### WORK ORDER:
Of the entries below, return exactly those lines that fall between the one containing "服務工具。例如，KDAN AI 即利用 RAG 技術，當企業" and the one containing "20% del censo", the two end lines included.

PROVIDED MATERIAL Block Start

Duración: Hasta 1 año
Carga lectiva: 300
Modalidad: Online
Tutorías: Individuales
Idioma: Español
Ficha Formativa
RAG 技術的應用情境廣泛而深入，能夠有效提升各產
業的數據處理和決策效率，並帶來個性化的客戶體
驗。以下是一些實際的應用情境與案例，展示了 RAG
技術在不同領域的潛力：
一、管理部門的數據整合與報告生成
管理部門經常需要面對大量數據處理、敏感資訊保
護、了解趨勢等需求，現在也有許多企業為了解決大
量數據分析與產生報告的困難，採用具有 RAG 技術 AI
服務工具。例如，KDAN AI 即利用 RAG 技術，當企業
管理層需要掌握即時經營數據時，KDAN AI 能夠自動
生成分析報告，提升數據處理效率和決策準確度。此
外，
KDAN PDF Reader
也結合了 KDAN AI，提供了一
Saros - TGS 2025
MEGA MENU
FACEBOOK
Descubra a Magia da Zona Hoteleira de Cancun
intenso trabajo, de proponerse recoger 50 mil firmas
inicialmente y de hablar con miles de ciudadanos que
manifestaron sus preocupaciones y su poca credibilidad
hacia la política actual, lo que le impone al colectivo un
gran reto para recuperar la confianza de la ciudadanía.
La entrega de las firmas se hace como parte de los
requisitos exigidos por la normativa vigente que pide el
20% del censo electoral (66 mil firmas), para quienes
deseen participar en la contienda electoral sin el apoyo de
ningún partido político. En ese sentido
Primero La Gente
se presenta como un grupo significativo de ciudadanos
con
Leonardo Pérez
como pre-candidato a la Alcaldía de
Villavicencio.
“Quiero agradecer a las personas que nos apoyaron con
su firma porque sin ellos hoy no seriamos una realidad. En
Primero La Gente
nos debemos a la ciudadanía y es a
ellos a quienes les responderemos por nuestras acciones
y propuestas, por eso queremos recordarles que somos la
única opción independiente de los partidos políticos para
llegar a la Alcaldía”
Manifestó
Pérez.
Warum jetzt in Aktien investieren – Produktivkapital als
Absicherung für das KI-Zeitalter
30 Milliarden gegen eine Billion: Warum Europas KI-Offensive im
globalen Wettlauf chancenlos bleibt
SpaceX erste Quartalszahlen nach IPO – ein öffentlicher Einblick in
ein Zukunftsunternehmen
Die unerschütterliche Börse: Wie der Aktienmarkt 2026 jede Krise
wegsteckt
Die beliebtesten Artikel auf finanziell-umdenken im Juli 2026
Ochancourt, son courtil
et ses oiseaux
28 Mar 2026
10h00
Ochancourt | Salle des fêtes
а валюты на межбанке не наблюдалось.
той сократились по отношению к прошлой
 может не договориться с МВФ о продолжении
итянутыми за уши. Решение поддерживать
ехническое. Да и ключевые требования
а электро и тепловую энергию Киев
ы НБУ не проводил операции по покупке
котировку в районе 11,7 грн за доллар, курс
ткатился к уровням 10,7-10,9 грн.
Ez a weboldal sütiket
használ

PROVIDED MATERIAL Block End

### OUTPUT BELOW:
服務工具。例如，KDAN AI 即利用 RAG 技術，當企業
管理層需要掌握即時經營數據時，KDAN AI 能夠自動
生成分析報告，提升數據處理效率和決策準確度。此
外，
KDAN PDF Reader
也結合了 KDAN AI，提供了一
Saros - TGS 2025
MEGA MENU
FACEBOOK
Descubra a Magia da Zona Hoteleira de Cancun
intenso trabajo, de proponerse recoger 50 mil firmas
inicialmente y de hablar con miles de ciudadanos que
manifestaron sus preocupaciones y su poca credibilidad
hacia la política actual, lo que le impone al colectivo un
gran reto para recuperar la confianza de la ciudadanía.
La entrega de las firmas se hace como parte de los
requisitos exigidos por la normativa vigente que pide el
20% del censo electoral (66 mil firmas), para quienes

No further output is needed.